Oh my suggestion is not about trying to reuse the App mainloop or anything like that, I'm fine with creating our own mainloop.
It just feels slightly cleaner to do cleanup that is specific to the primary instance only in the primary instance, ie from 'shutdown'. What could cause bugs is secondary instances trying to access members from App that have not been initialized.
But if you don't think that is worth it, it's not really important.

Comment 12 Christophe Fergeau 2012-09-11 17:19:53 UTC

Created attachment 224033 [details] [review]
proposed changes

They go on top of the existing patch, and implement my suggestions.
Feel free to squash in, or to drop ;)

Comment 13 Alexander Larsson 2012-09-12 12:13:39 UTC

Review of attachment 224033 [details] [review]:

::: src/app.vala
@@ +162,3 @@
+                });
+            loop.run ();
+        });

I don't think this is right. Shutdown is run immediately after the primary mainloop in GApplication is exited, while dbus deregistration happens in GApplication finalizer. So, this mainloop will serve the main context and thus the GApplication, meaning that late arriving dbus requests still get handled.

In fact, this means that the original patch is not quite right either.

Can we finalize the app before suspending the machines, or does the suspend code reference App.app?

Maybe we can use a different main context in the final loop in order to avoid serving the dbus calls for the GApplication? Does that work with e.g. the async libvirt calls during shutdown?

Comment 14 Christophe Fergeau 2012-09-13 16:14:20 UTC

Attachment 223769 [details] pushed as 524265e - Wait until all machines are suspended

Comment 15 Christophe Fergeau 2012-09-13 16:14:54 UTC

Arg, missed this review and pushed the patch already

Comment 16 Christophe Fergeau 2012-09-13 16:16:50 UTC

I've reverted the patch for now.

Comment 17 Christophe Fergeau 2012-09-14 11:12:27 UTC

I've tried to fix this patch, but I haven't had much success so far.

(In reply to comment #13)
> Can we finalize the app before suspending the machines, or does the suspend
> code reference App.app?

There is no need for anything from App.app except for GenericArray<Boxes.CollectionItem> machines = app.collection.items; which we can get a reference on before finalizing the app.
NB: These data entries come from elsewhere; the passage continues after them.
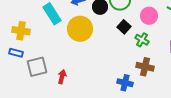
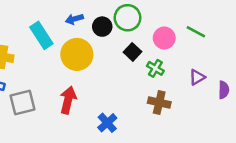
red arrow: (62, 77) -> (68, 100), moved, size x1.5
blue cross: (125, 83) -> (107, 123), moved, turned 35

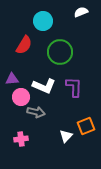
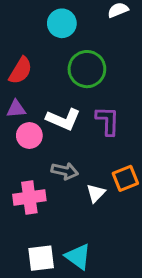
red semicircle: (24, 45) -> (21, 71), moved
gray arrow: (36, 112) -> (65, 171), moved
pink cross: (21, 139) -> (29, 198), size x1.5

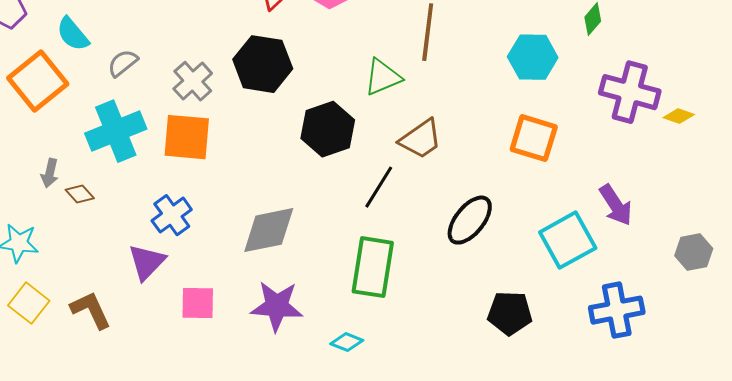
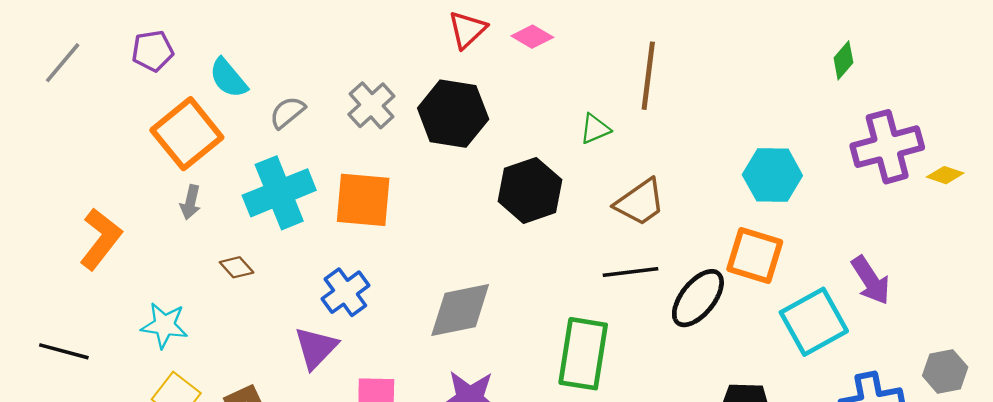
cyan hexagon: (533, 57) -> (772, 175), moved
green triangle: (383, 77) -> (595, 129), size x0.7
gray cross: (193, 81) -> (371, 105), moved
purple cross: (630, 92) -> (887, 147), turned -30
orange square: (534, 138) -> (755, 256), moved
gray arrow: (50, 173) -> (190, 202), moved
black line: (379, 187) -> (630, 272), moved, turned 51
gray hexagon: (694, 252) -> (945, 371), moved

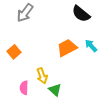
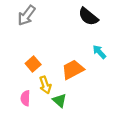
orange trapezoid: (67, 48) -> (73, 70), moved
orange square: (14, 52) -> (33, 64), moved

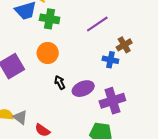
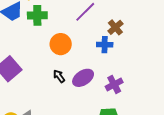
orange circle: (48, 53) -> (61, 44), moved
purple cross: (112, 101) -> (114, 84), size x0.7

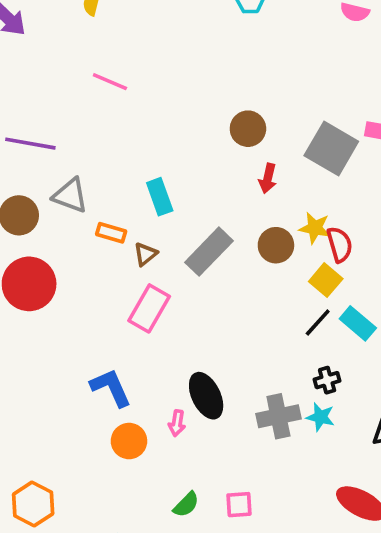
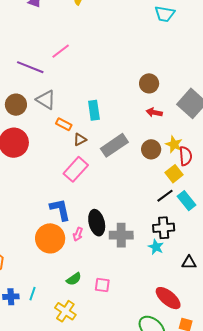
pink line: (110, 82) -> (61, 51), moved, turned -72
red arrow: (268, 178) -> (154, 112), turned 77
black cross: (327, 380) -> (164, 228), size x1.5
blue L-shape: (111, 388) -> (60, 210), moved
gray cross: (278, 416) -> (121, 235), moved
orange circle: (129, 441) -> (50, 238), size x1.5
However, I didn't manage to finalize the app cleanly as various piece of code seems to still have a ref on it even after it shutdown (even after cleaning the App.app ref, and the one held by main()). After recreating the mainloop, unwanted callbacks keep running...


> Maybe we can use a different main context in the final loop in order to avoid
> serving the dbus calls for the GApplication? Does that work with e.g. the async
> libvirt calls during shutdown?

The async libvirt calls are using a regular g_simple_async_result_run_in_thread ( http://libvirt.org/git/?p=libvirt-glib.git;a=blob;f=libvirt-gobject/libvirt-gobject-domain.c;h=bcfad2a62e856a1bf5374824461522f0ef59e77f;hb=HEAD#l1183 ).
I don't know if the libvirt/glib mainloop integration code is used there, hopefully not.. ( http://libvirt.org/git/?p=libvirt-glib.git;a=blob;f=libvirt-glib/libvirt-glib-event.c;h=2a9ee23521dcd3f9c04b70926f42306e8e5bdce5;hb=HEAD )

Comment 18 Christophe Fergeau 2012-09-14 13:22:33 UTC

Created attachment 224315 [details] [review]
Add Machine::suspend_at_exit

This indicates whether we must try to suspend the box when exiting
Boxes or not. For now this is only set for libvirt machines using
the default box connection.

Comment 19 Christophe Fergeau 2012-09-14 13:22:36 UTC

Created attachment 224316 [details] [review]
Wait until all machines are suspended

We need to wait until all suspend() calls are finished to be sure
that the call went through. We shouldn't hold the app though, so
it needs to be done in a seperate loop when the program exits.

Based on a patch from Marc-André Lureau <marcandre.lureau@gmail.com>

Comment 20 Alexander Larsson 2012-09-14 13:33:00 UTC

Review of attachment 224316 [details] [review]:

::: src/app.vala
@@ +580,3 @@
+
+        var idle = new IdleSource ();
+        idle.set_callback (() => {

I don't understand why this has to be in an idle?
It should be able to be called normally, as long as its is inside the push_thread_default(), as then the
async suspend calls will pick up this maincontext.

Comment 21 Christophe Fergeau 2012-09-14 13:47:48 UTC

Review of attachment 224316 [details] [review]:

::: src/app.vala
@@ +580,3 @@
+
+        var idle = new IdleSource ();
+        idle.set_callback (() => {

No idea either, this was initially this way so I kept it, but it's probably unneeded now, I'll try without.

Comment 22 Christophe Fergeau 2012-09-14 14:00:01 UTC

Created attachment 224318 [details] [review]
Wait until all machines are suspended

We need to wait until all suspend() calls are finished to be sure
that the call went through. We shouldn't hold the app though, so
it needs to be done in a seperate loop when the program exits.

Based on a patch from Marc-André Lureau <marcandre.lureau@gmail.com>

Comment 23 Alexander Larsson 2012-09-14 14:05:05 UTC

Looks good to me.

Comment 24 Christophe Fergeau 2012-09-14 14:44:13 UTC

Created attachment 224332 [details] [review]
Wait until all machines are suspended

We need to wait until all suspend() calls are finished to be sure
that the call went through. We shouldn't hold the app though, so
it needs to be done in a seperate loop when the program exits.

Based on a patch from Marc-André Lureau <marcandre.lureau@gmail.com>

Comment 25 Christophe Fergeau 2012-09-14 14:58:56 UTC

Attachment 224315 [details] pushed as 55c03cb - Add Machine::suspend_at_exit
Attachment 224332 [details] pushed as 0c46399 - Wait until all machines are suspended

Comment 26 Christophe Fergeau 2012-09-21 13:25:00 UTC

*** Bug 674826 has been marked as a duplicate of this bug. ***